My favourite presentation at this years DDD Scotland was Steve Sanderon’s “Getting Started with Behaviour-Driven Development (BDD)”. No don’t close your browser! This is gonna be a good post, honest.

So what the heck’s Behaviour-Driven Development then? Well funnily enough Steve doesn’t pretend to be an expert on the subject, going as far as stating that he’s not sure you’ll find an accurate description of BBD anywhere.

No no no don’t go! I’m not kiddin’ you’ll get something out of this one, just hang on in there, because to be honest I think our presenter here was being a tad modest. He seemed to really know what he was talking about and I’m going to try and summarise below (in other words rip content directly from Steve’s blog). Here goes.

BBD is really a refinement of Test Driven Development (TDD). As Steve pointed out, TDD has an unfortunate name since it is more useful as a code design aid rather than as a technique for testing code and finding bugs. Perhaps it’s biggest problem is that too many developers struggle to break free from a test-oriented mindset, investing time writing and maintaining masses of unit tests that execute every code path without really aiding design or detecting bugs.

Behaviour Driven Development however puts the emphasis on specifying behaviours that can be understood by non-programmers. It extends TTD by writing test cases in a natural language that anyone can read. BBD asks you to elevate your mind to a level of behavioural abstraction above the code implementation. This change leads to the writing of more beneficial specifications.

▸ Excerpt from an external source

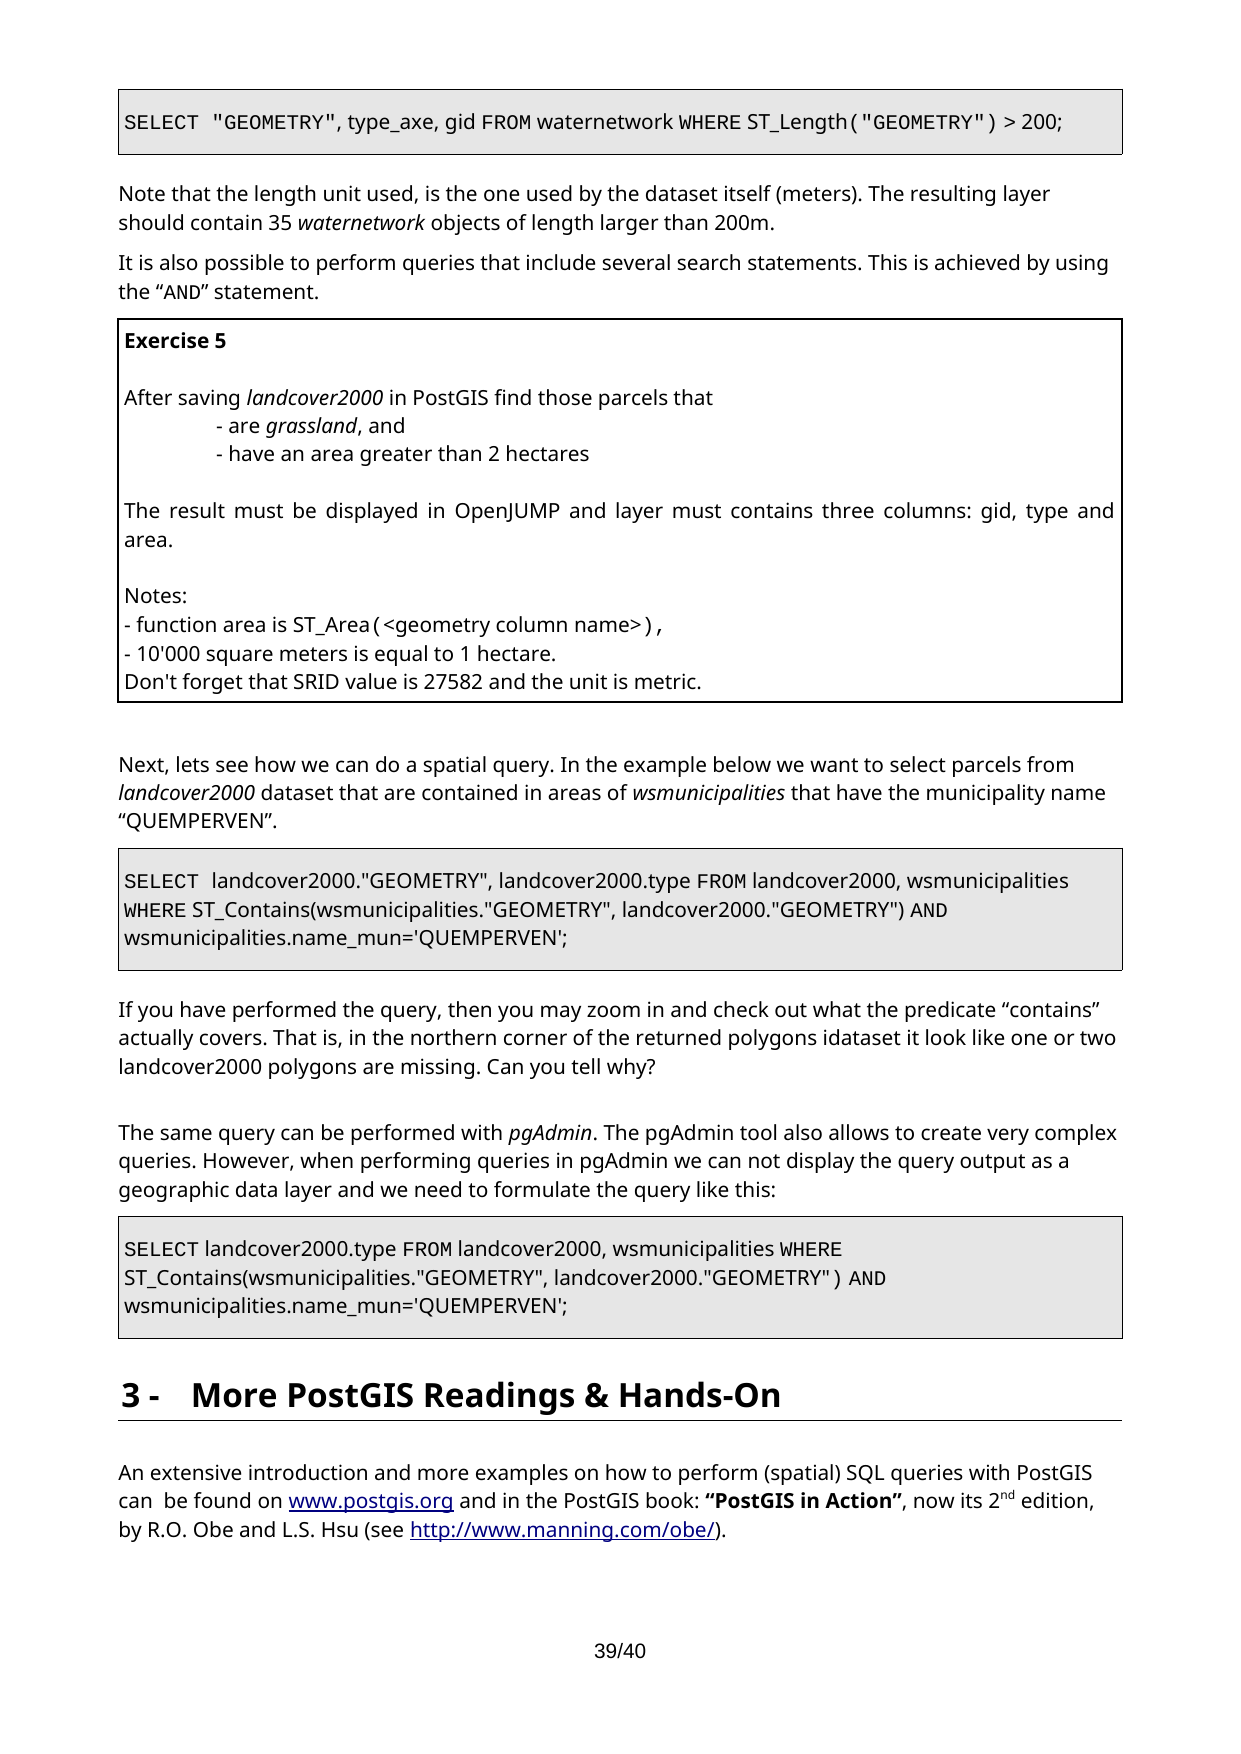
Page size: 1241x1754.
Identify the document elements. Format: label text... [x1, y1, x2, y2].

Although you can write BBD-style specifications for individual code units, it seems that it’s particularly useful when writing specifications for UI interactions. Your specification should make it clear in high-level terms what the application should do and is typically written in a natural language such as Gherkin. Behaviours consist of simple sentence fragments that are written in terms of “Given, When, Then”. Here’s a sample specification written in Gherkin.

Feature: Signing In
     In order to participate on WeeWorld
     As a user
     I must first sign-in to the site

Scenario: Sign-in
     Given I am on the WeeWorld home page
     Then I should see a button labelled "Sign in"
          And a field labelled "Username:"
          And a field labelled "Password:"
     When I enter "test" into the "Username: " field
          And I enter "password1" into the "Password: " field
          And click the button labelled "Sign in"
     Then I am redirected to the home page for the user named "test"

Scenario: Viewing user's home page
     Given I am on the home page for user "test"
     Then I should see a text field labelled "Hi test!"
          And I should see a link labelled "Sign out"

Pretty neat eh? Well that’s the easy part. The final step is to actually write some code to test our business rules. There are tools available (SpecFlow for Dot Net developers and Cucumber for those using Ruby) that take your Gherkin specification and generate a test fixture containing a test method for each of your scenarios. It’s then the task of the developer to start writing test code to verify each of the scenarios. This code will usually take advantage of automation tools such as WaitN or Selenium for integrating your tests with web browsers.

And that’s more-or-less Behaviour Driven Development. Of course if you want to know more I suggest you pop over to Steve Sanderson’s blog where he does a much better job of explaining all this, and gives some examples of code that is written from each of the scenarios. To be honest I couldn’t be bothered going that far 🙂

Okay, you can remove the match sticks from your eyes now.

Oh and if you’re a Flash dude then you might want to take a peek at ASSpec which is a free and open-source behaviour-driven development framework for ActionScript 3. Although to be honest I haven’t really spent any time looking at it myself so it could very well be rubbish.